Sulla ricerca, i progetti di Francesco Leone sono già sul tavolo: «Ho già in mente una lista di priorità da esplorare perché Biella porti un contributo ancora più forte allo sviluppo scientifico». In più c’è il vantaggio di poter lavorare davvero fianco a fianco con le persone con cui ha già collaborato in passato, compresi i ricercatori dei laboratori di genomica e oncologia molecolare della Fondazione Tempia: «Riflettendo insieme sui problemi si migliora. Anche nell’era delle informazioni che viaggiano rapidamente via e-mail lo scambio diretto è importante». E un’ulteriore spinta deriverà dall’intesa siglata con l’università di Torino e la Regione, che renderà a guida universitaria anche il reparto di oncologia, dopo quelli di ostetricia e ginecologia, laboratorio analisi, pediatria e otorinolaringoiatria. «È stata un’iniziativa coraggiosa» sottolinea Leone. «Ci collegherà al resto del Piemonte rendendoci un polo di attrazione. Avere a disposizione protocolli di cura innovativi significa accogliere pazienti da fuori provincia». Nel “mondo perfetto” del primario, l’assistenza sanitaria deve essere un sistema a più centri, ognuno con le sue specializzazioni: «Accade già ora, quando indirizziamo i malati verso strutture più attrezzate e con competenze più avanzate. I pazienti ritornano da noi con gratitudine perché, a fronte del disagio di non curarsi “vicino a casa”, c’è il vantaggio di ricevere la migliore assistenza possibile. E poi a ridurre il disagio ci sono servizi come quello del Fondo Edo Tempia, che aiuta le persone a recarsi anche negli ospedali più lontani. In un prossimo futuro, potrebbe rendersi necessario il percorso inverso: andare a prendere persone lontane per portarle a Biella».

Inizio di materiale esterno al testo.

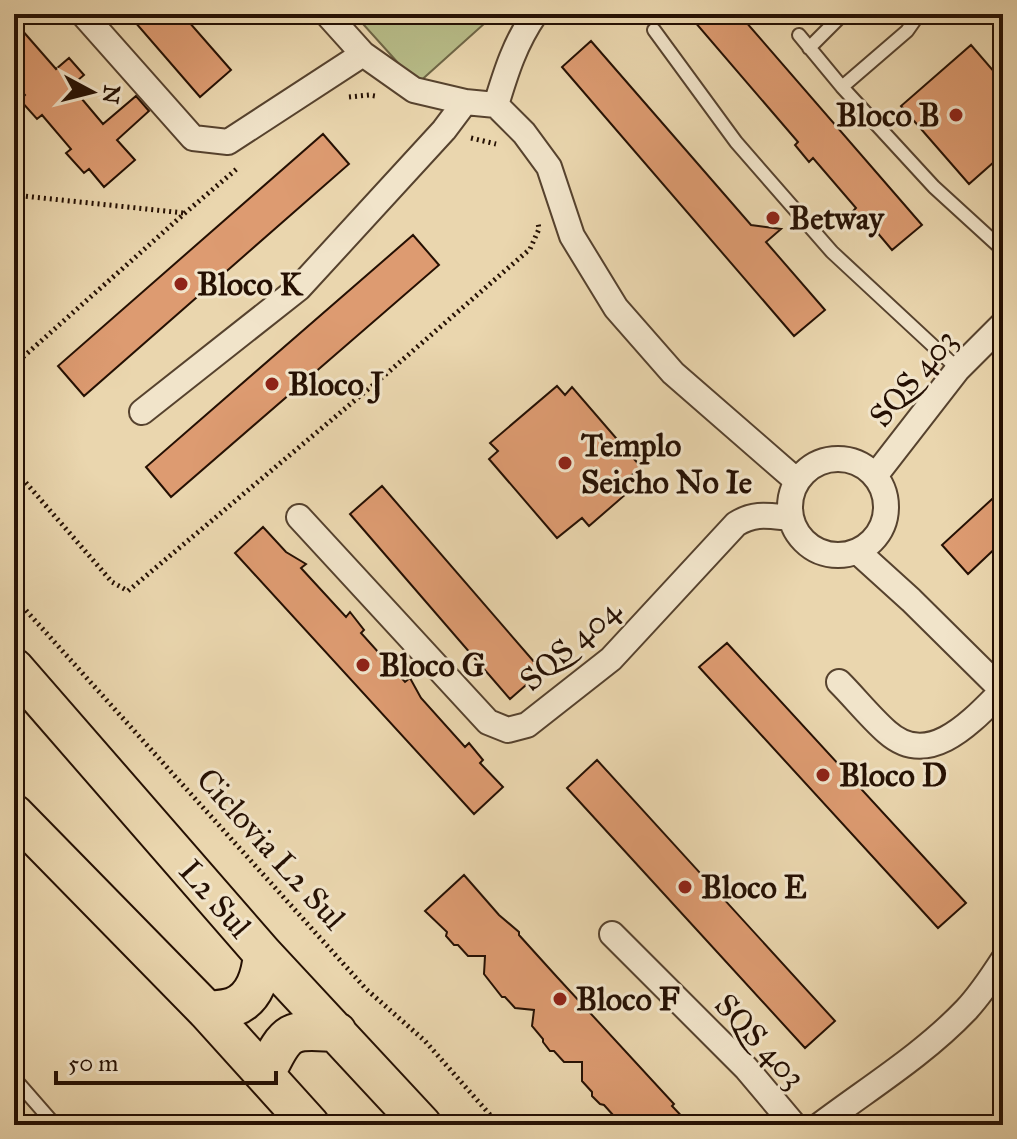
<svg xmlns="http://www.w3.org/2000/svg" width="1017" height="1139" viewBox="0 0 1017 1139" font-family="'IM FELL Great Primer',serif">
<rect width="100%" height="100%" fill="#ead6ae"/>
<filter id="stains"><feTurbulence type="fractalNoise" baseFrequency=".0025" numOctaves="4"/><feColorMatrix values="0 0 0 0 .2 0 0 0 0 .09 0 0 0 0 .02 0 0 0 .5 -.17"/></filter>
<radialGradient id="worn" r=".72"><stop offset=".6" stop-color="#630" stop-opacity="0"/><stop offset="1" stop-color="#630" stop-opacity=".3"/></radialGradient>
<path fill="#b8bd89" stroke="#6e6646" stroke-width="2" d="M354,14H495L417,84Z"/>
<path fill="#dd9b71" stroke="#251003" stroke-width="2" d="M128,14H182L231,70L200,97Z
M688,14H739L922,225L892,250L871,225L866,228L853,211L856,208L813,158L809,162L795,145L798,142Z
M14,21L56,69L69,58L84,75L71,86L103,124L136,96L149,111L117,140L135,160L104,187L89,169L84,173L66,153L71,149L42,115L37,119L20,100L25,95L14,83Z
M591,41L751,225L781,229L766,242L825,310L794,336L562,67Z
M971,45L1003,82V154L969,184L901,106Z
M323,134L349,164L84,396L58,366Z
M413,235L439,265L171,497L146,467Z
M557,386L565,395L572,387L641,467L619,486L626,494L589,526L582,518L557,538L489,459L498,451L490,443Z
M382,486L542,671L510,699L350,514Z
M1003,489V541L968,574L942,545Z
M263,527L286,552L306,564L301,568L346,617L350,612L364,630L361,633L405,682L410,678L421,698L465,747L469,743L483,760L480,763L503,787L474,814L235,553Z
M727,643L966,903L938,928L699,667Z
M597,760L835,1021L805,1048L567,788Z
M464,875L499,915L519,932V935L557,977L674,1104L672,1106L690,1125H631V1116L613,1115L604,1105L600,1104L592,1096V1092L582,1081V1062H564L554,1051H550L543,1042V1039L532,1026L534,1010L515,1008L505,997H502L484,974L485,956H468L458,945H454L446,936L447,932L425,911Z"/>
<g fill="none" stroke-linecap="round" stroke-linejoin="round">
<g stroke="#56422e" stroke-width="16">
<path id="service" d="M654,30L736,142L832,252L958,369
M799,35L842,87L934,187L1003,250
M809,48L843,14
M842,87L907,31L919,14
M14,1078L55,1125"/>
</g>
<g stroke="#56422e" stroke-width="28">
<path id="minor" d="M83,14L193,138L228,142L363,54
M327,14L363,54L414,90L465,102L496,105L524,133L549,167L572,236L616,308L673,373L797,481
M496,105C506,72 515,43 535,14
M142,412L299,288L444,130L465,102
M790 507a48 48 0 1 1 96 0a48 48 0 1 1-96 0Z
M875,476L958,369L1003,324
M299,517L488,722L508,730L527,725L611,659L736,524C755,512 769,516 791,518
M858,552L911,600L1003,691
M839,682C855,698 870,717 887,732C930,770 973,720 1003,690
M612,934L746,1068L794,1125
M820,1125C869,1088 923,1055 966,1010C980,995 992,977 1003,960"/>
</g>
<g stroke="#251003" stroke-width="42">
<path id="primary" d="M14,668L263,954L422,1125
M14,814L207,1011L310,1125
M207,1011C215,1010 225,1010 233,1007C255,999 261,976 263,954
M265,1074C272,1062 279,1042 291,1035C303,1028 323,1032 337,1032"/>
</g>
<path stroke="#251003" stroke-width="5" stroke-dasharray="2 4" stroke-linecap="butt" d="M349,97L369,95L375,96
M471,138L496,144
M14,195L184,213
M14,365L185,213L239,167
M14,469L112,582L128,591L385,375L530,249L539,229L538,223
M14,597L366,989L425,1041L499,1125"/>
<use href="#service" stroke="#f1e4ca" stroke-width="12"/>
<use href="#minor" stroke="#f1e4ca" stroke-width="24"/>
<use href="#primary" stroke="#ead6ae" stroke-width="38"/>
</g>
<g fill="#8f2418" stroke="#f1e4ca" stroke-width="3">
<circle cx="956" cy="115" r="8"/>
<circle cx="773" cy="218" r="8"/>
<circle cx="181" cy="284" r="8"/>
<circle cx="272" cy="384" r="8"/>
<circle cx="565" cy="463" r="8"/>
<circle cx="363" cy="665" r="8"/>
<circle cx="823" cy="775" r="8"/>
<circle cx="685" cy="887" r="8"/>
<circle cx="560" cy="999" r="8"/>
</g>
<g text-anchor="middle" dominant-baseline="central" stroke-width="6" stroke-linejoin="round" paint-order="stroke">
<g font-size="32" font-weight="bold" fill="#251003" stroke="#f1e4ca" text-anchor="start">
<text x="940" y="115" text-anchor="end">Bloco B</text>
<text x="789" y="218">Betway</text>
<text x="197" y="284">Bloco K</text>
<text x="288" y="384">Bloco J</text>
<text x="581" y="445">Templo<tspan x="581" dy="37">Seicho No Ie</tspan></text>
<text x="379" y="665">Bloco G</text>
<text x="839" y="775">Bloco D</text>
<text x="701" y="887">Bloco E</text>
<text x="576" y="999">Bloco F</text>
</g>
<g font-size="32" fill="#251003" stroke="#f1e4ca">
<text transform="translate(913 378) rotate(-50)">SQS 403</text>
<text transform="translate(570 645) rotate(-41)">SQS 404</text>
<text transform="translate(271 849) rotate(48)">Ciclovia L2 Sul</text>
<text transform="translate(215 899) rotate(49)">L2 Sul</text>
<text transform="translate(760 1041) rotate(47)">SQS 403</text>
</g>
</g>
<rect width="1017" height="1139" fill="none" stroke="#ead6ae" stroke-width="48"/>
<rect x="16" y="16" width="985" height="1107" fill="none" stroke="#251003" stroke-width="4"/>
<rect x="24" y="24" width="969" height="1091" fill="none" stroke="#251003" stroke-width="2"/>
<g transform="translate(92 92) rotate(97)" stroke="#f1e4ca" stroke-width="6" paint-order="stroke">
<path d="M0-6L14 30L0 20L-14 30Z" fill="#251003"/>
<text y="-12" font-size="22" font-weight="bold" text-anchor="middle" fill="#251003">N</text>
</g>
<path d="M56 1071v12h220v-12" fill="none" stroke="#251003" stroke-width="4"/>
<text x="68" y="1071" font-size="24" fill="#251003" stroke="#f1e4ca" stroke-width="6" paint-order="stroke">50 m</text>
<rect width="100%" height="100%" filter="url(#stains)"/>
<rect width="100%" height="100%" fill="url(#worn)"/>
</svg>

Mettere il paziente al centro è l’obiettivo di una delle iniziative che Francesco Leone sta attuando proprio in questi giorni: «Stiamo creando, all’interno dello staff, dei gruppi di lavoro specializzati per patologie. Questo consentirà ai pazienti di avere un oncologo di riferimento e un nucleo di persone, sempre le stesse, a cui appoggiarsi per qualsiasi necessità o dubbio. Sono le nuove terapie a richiedere nuovi modelli organizzativi: oggi quasi la metà dei farmaci si assume per via orale. Significa che si può seguire la terapia a casa e non necessariamente in reparto. Ma significa anche dover gestire a distanza i problemi che comunque si presentano e mettere a disposizione persone in grado di rispondere alle domande e alle esigenze dei pazienti anche quando non sono qui». A porte aperte, appunto. Come quella del suo ufficio.